I've met Ewan on several occasions. Nice guy who really does try hard to encourage collaboration and outreach programs. His net impact has been positive from my perspective (lots of free data for me to use).

He's screwed up on the 80% functional statement though and I'm not just saying that as a mindless parrot. I've been deep into sequencing data for 5 years now. Next-gen (Illumina) data at single base resolution for various species, various cell types, various time points, various chemical treatments and various mutants, mRNA, smRNA, ChIP-seq, 5mC, 5hmc, and numerous histone mods. Alongside our own data has been everything relevant that I could pull down from ENCODE, all piled up in relational databases for side-by-side analysis. Over a PetaByte of data under management.

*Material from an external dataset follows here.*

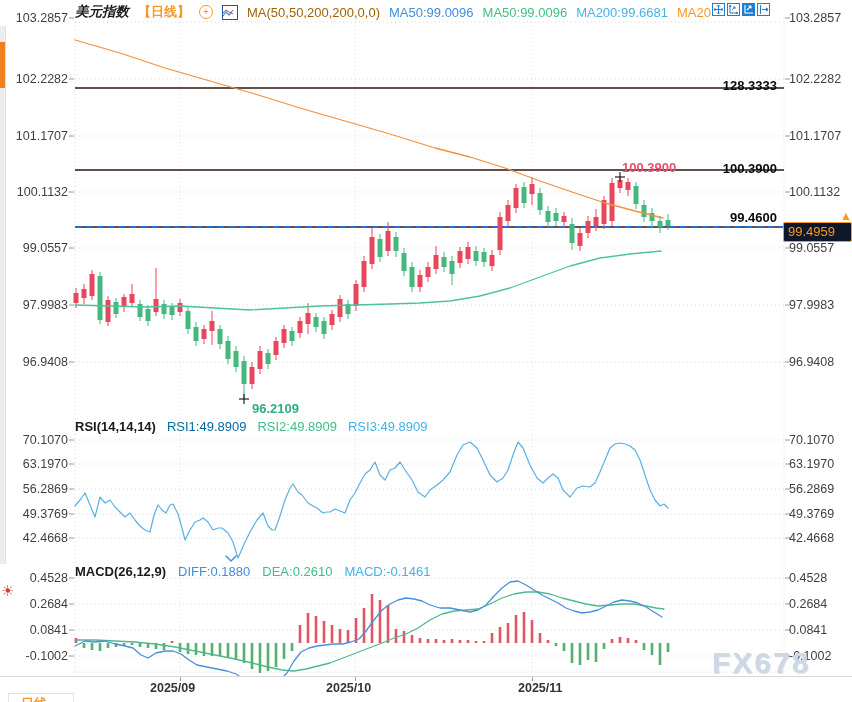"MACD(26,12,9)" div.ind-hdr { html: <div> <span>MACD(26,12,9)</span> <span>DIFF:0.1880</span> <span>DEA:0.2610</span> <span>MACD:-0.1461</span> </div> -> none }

From these data do I get the impression that 80% of the human genome is "functional"? Sure, I can pick just about any part of the human genome at random and between all the available datasets I can find a significant delta (after FDR correction), but that does *not* mean that the region has any relevant function.

By all means, report on the observed differences, but don't go claiming "function" without an experiment to demonstrate a solid biochemical mechanism that supports the claim.

Epigenetic deltas are dime a dozen and it seems as if the ENCODE authors are a bit over-excited by them. Epigenetic states vary a lot between cell types but it doesn't necessarily mean that DNA sequences under, say, variable histone marks, are actually involved in anything that's functionally important.

It seems from Ewan's attempt to clarify that the presence of RNA Pol II or the presence of H3K4me1 indicates function, but that stuff pops up EVERYWHERE. I've seen the ENCODE datasets in question, they're quite shitty (although were recently improved). Bad antibodies, and the controls are way, way too thin.

It's also highly misleading to infer (in the video) that the knowledge gleaned from ENCODE will have a huge impact on the understanding and treatement of disease. I remember all too well how over-excited people got about the human genome, but a decade on, what have we learned? Not even close to what was projected in the hype.

Having spent a long time looking at epigenetic data, I assure you, we're only just scratching the surface and even if we do make progress is associating epigenetic states with diseases, it's still a very long way away from understanding how to modify those states in any way that can lead to an effective treatment. We're talking about hugely complicated four-dimensional regulation of hormone cocktails (for example). There are many decades to go before we crack this egg and the hype from ENCODE is going to end up looking like the hype from the human genome project, I'm sure of it.